===== TEXT PASSAGE =====

This project has been performed for the purpose of local backtests of financial strategies. The package contains various indicators and tools allowing users obtaining exact results of their strategies over a certain period of time. The users are also able to pick endless amount of trading instruments and set criteria such as long or short positioning. Beside that optional stop loss and take profit signals are available not only as general limit level for entire portfolio but can be also applied for each instrument individually. Another optional tool available is weights factor distribution which is oriented to assign weights according to the provided values. In addition, the package allows to create full html report containing varius graphs and indicators.
Tickers for analysis are available on Yahoo Finance page.
- Dependency: pandas, numpy, plotly, yfinance, dash, tabulate
- Install from pypi:
pip install plutus_backtest
- Verified in Python:
from plutus.backtest import execution
Function "execution" contains below parameters:
asset: str or list or series
Instruments taken into the consideration for the backtest.
start: list of str or timestamps or series
Day/Days of the position opening.
end: list of str or timestamps or series
Day/Days of the position closing.
weights_factor: list of int or float or array-like or series default None
Optional list of factors which will be considered to define the weights for taken companies. By default
all weights are distributed equally, however if the list of factors provided the backtest will maximize
the weights towards the one with max weight factor. Negative weight factor will be considered as short selling.
take_profit: list of float or int or series default None
List of values determining the level till a particular stock shall be traded.
stop_loss: list of float or int or series default None
List of values determining the level till a particular stock shall be traded.
benchmark: str default None
A benchmark ticker for comparison with portfolio performance
price_period_relation: str default 'O-C'
Instruct what part of the trading day a position shall be opened,
and what part of trading day it shall be closed.

=====

__STATED TASK__
Reproduce word for word everything in the backtesting package description from "benchmark: str default" down to "shall be closed.". Rely only on the backtesting package description for what comes next.

===== DATA EXTRACT =====

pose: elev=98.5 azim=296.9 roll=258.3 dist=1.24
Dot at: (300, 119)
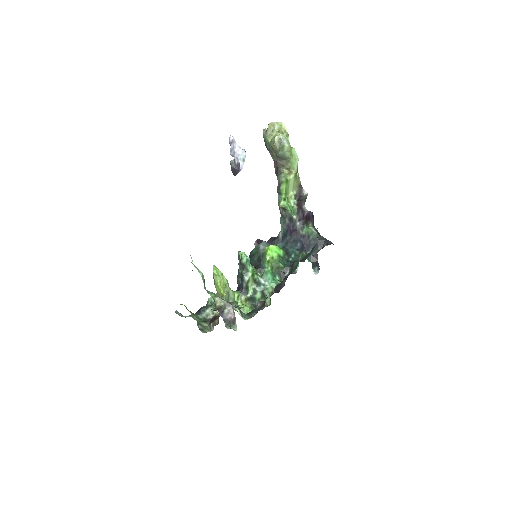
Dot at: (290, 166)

=====

__CORRECT RESULT__
benchmark: str default None
A benchmark ticker for comparison with portfolio performance
price_period_relation: str default 'O-C'
Instruct what part of the trading day a position shall be opened,
and what part of trading day it shall be closed.